Could you give the data below again, exactly and completely?

- - - -

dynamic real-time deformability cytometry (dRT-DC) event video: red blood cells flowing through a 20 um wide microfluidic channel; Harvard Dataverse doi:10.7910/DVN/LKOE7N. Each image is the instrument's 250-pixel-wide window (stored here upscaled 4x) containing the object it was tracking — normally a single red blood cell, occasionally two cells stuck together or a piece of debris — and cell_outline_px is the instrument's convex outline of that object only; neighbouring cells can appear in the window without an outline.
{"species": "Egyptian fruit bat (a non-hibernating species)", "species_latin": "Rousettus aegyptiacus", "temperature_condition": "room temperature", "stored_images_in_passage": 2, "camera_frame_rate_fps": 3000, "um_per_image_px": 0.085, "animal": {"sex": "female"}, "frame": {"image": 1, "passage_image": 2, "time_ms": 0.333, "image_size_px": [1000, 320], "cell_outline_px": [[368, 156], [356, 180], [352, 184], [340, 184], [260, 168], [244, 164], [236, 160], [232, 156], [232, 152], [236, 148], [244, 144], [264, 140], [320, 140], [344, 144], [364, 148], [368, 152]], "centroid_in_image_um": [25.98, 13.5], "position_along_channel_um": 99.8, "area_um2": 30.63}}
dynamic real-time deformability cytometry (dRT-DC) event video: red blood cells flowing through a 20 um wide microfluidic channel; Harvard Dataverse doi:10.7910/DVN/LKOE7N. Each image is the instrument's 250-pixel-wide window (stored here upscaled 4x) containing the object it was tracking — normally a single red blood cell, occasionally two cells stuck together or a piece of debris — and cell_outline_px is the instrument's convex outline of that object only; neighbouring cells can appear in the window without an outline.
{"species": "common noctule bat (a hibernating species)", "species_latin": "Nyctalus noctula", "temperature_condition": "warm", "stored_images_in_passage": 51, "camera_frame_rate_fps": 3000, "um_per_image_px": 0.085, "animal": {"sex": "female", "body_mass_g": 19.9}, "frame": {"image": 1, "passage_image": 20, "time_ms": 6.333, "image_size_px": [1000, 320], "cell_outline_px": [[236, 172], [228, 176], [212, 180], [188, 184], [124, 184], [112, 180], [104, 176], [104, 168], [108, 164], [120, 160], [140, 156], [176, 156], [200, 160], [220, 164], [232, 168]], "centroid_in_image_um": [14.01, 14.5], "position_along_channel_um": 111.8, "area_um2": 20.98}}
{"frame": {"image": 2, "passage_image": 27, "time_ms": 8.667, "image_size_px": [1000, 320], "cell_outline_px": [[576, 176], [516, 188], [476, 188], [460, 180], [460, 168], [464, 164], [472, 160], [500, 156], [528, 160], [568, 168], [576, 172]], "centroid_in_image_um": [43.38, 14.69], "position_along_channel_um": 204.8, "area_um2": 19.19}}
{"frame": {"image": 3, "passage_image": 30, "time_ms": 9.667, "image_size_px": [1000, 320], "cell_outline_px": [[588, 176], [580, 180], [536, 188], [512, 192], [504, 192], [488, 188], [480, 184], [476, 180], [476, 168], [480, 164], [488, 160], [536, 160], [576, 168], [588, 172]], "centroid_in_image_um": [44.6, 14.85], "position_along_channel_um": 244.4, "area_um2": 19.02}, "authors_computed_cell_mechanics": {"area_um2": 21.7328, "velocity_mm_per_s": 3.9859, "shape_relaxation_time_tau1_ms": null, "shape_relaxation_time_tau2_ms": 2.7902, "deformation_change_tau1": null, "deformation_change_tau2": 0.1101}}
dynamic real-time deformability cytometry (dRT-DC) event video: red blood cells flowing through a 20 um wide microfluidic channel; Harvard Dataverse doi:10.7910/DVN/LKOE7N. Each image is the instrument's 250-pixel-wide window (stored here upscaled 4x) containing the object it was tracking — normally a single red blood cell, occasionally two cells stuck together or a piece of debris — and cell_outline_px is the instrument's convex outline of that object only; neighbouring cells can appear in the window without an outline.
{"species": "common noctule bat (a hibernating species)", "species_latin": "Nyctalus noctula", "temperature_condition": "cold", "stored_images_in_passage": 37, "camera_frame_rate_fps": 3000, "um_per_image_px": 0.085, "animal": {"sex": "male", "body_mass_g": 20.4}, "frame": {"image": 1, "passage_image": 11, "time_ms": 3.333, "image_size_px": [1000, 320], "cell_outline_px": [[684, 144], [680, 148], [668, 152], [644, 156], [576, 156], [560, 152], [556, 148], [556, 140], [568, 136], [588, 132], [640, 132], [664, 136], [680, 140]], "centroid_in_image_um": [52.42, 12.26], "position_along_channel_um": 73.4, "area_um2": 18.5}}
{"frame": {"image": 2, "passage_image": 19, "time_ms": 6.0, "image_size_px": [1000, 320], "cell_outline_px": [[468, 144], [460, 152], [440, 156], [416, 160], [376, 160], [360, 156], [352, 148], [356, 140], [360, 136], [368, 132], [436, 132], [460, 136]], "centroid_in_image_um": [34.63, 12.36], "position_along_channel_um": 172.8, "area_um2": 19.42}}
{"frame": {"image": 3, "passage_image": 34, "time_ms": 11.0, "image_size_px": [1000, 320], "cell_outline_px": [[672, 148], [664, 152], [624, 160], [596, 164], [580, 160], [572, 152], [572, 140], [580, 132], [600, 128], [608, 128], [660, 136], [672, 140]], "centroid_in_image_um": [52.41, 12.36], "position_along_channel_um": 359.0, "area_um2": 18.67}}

- - - -

**The solution**
dynamic real-time deformability cytometry (dRT-DC) event video: red blood cells flowing through a 20 um wide microfluidic channel; Harvard Dataverse doi:10.7910/DVN/LKOE7N. Each image is the instrument's 250-pixel-wide window (stored here upscaled 4x) containing the object it was tracking — normally a single red blood cell, occasionally two cells stuck together or a piece of debris — and cell_outline_px is the instrument's convex outline of that object only; neighbouring cells can appear in the window without an outline.
{"species": "Egyptian fruit bat (a non-hibernating species)", "species_latin": "Rousettus aegyptiacus", "temperature_condition": "room temperature", "stored_images_in_passage": 2, "camera_frame_rate_fps": 3000, "um_per_image_px": 0.085, "animal": {"sex": "female"}, "frame": {"image": 1, "passage_image": 2, "time_ms": 0.333, "image_size_px": [1000, 320], "cell_outline_px": [[368, 156], [356, 180], [352, 184], [340, 184], [260, 168], [244, 164], [236, 160], [232, 156], [232, 152], [236, 148], [244, 144], [264, 140], [320, 140], [344, 144], [364, 148], [368, 152]], "centroid_in_image_um": [25.98, 13.5], "position_along_channel_um": 99.8, "area_um2": 30.63}}
dynamic real-time deformability cytometry (dRT-DC) event video: red blood cells flowing through a 20 um wide microfluidic channel; Harvard Dataverse doi:10.7910/DVN/LKOE7N. Each image is the instrument's 250-pixel-wide window (stored here upscaled 4x) containing the object it was tracking — normally a single red blood cell, occasionally two cells stuck together or a piece of debris — and cell_outline_px is the instrument's convex outline of that object only; neighbouring cells can appear in the window without an outline.
{"species": "common noctule bat (a hibernating species)", "species_latin": "Nyctalus noctula", "temperature_condition": "warm", "stored_images_in_passage": 51, "camera_frame_rate_fps": 3000, "um_per_image_px": 0.085, "animal": {"sex": "female", "body_mass_g": 19.9}, "frame": {"image": 1, "passage_image": 20, "time_ms": 6.333, "image_size_px": [1000, 320], "cell_outline_px": [[236, 172], [228, 176], [212, 180], [188, 184], [124, 184], [112, 180], [104, 176], [104, 168], [108, 164], [120, 160], [140, 156], [176, 156], [200, 160], [220, 164], [232, 168]], "centroid_in_image_um": [14.01, 14.5], "position_along_channel_um": 111.8, "area_um2": 20.98}}
{"frame": {"image": 2, "passage_image": 27, "time_ms": 8.667, "image_size_px": [1000, 320], "cell_outline_px": [[576, 176], [516, 188], [476, 188], [460, 180], [460, 168], [464, 164], [472, 160], [500, 156], [528, 160], [568, 168], [576, 172]], "centroid_in_image_um": [43.38, 14.69], "position_along_channel_um": 204.8, "area_um2": 19.19}}
{"frame": {"image": 3, "passage_image": 30, "time_ms": 9.667, "image_size_px": [1000, 320], "cell_outline_px": [[588, 176], [580, 180], [536, 188], [512, 192], [504, 192], [488, 188], [480, 184], [476, 180], [476, 168], [480, 164], [488, 160], [536, 160], [576, 168], [588, 172]], "centroid_in_image_um": [44.6, 14.85], "position_along_channel_um": 244.4, "area_um2": 19.02}, "authors_computed_cell_mechanics": {"area_um2": 21.7328, "velocity_mm_per_s": 3.9859, "shape_relaxation_time_tau1_ms": null, "shape_relaxation_time_tau2_ms": 2.7902, "deformation_change_tau1": null, "deformation_change_tau2": 0.1101}}
dynamic real-time deformability cytometry (dRT-DC) event video: red blood cells flowing through a 20 um wide microfluidic channel; Harvard Dataverse doi:10.7910/DVN/LKOE7N. Each image is the instrument's 250-pixel-wide window (stored here upscaled 4x) containing the object it was tracking — normally a single red blood cell, occasionally two cells stuck together or a piece of debris — and cell_outline_px is the instrument's convex outline of that object only; neighbouring cells can appear in the window without an outline.
{"species": "common noctule bat (a hibernating species)", "species_latin": "Nyctalus noctula", "temperature_condition": "cold", "stored_images_in_passage": 37, "camera_frame_rate_fps": 3000, "um_per_image_px": 0.085, "animal": {"sex": "male", "body_mass_g": 20.4}, "frame": {"image": 1, "passage_image": 11, "time_ms": 3.333, "image_size_px": [1000, 320], "cell_outline_px": [[684, 144], [680, 148], [668, 152], [644, 156], [576, 156], [560, 152], [556, 148], [556, 140], [568, 136], [588, 132], [640, 132], [664, 136], [680, 140]], "centroid_in_image_um": [52.42, 12.26], "position_along_channel_um": 73.4, "area_um2": 18.5}}
{"frame": {"image": 2, "passage_image": 19, "time_ms": 6.0, "image_size_px": [1000, 320], "cell_outline_px": [[468, 144], [460, 152], [440, 156], [416, 160], [376, 160], [360, 156], [352, 148], [356, 140], [360, 136], [368, 132], [436, 132], [460, 136]], "centroid_in_image_um": [34.63, 12.36], "position_along_channel_um": 172.8, "area_um2": 19.42}}
{"frame": {"image": 3, "passage_image": 34, "time_ms": 11.0, "image_size_px": [1000, 320], "cell_outline_px": [[672, 148], [664, 152], [624, 160], [596, 164], [580, 160], [572, 152], [572, 140], [580, 132], [600, 128], [608, 128], [660, 136], [672, 140]], "centroid_in_image_um": [52.41, 12.36], "position_along_channel_um": 359.0, "area_um2": 18.67}}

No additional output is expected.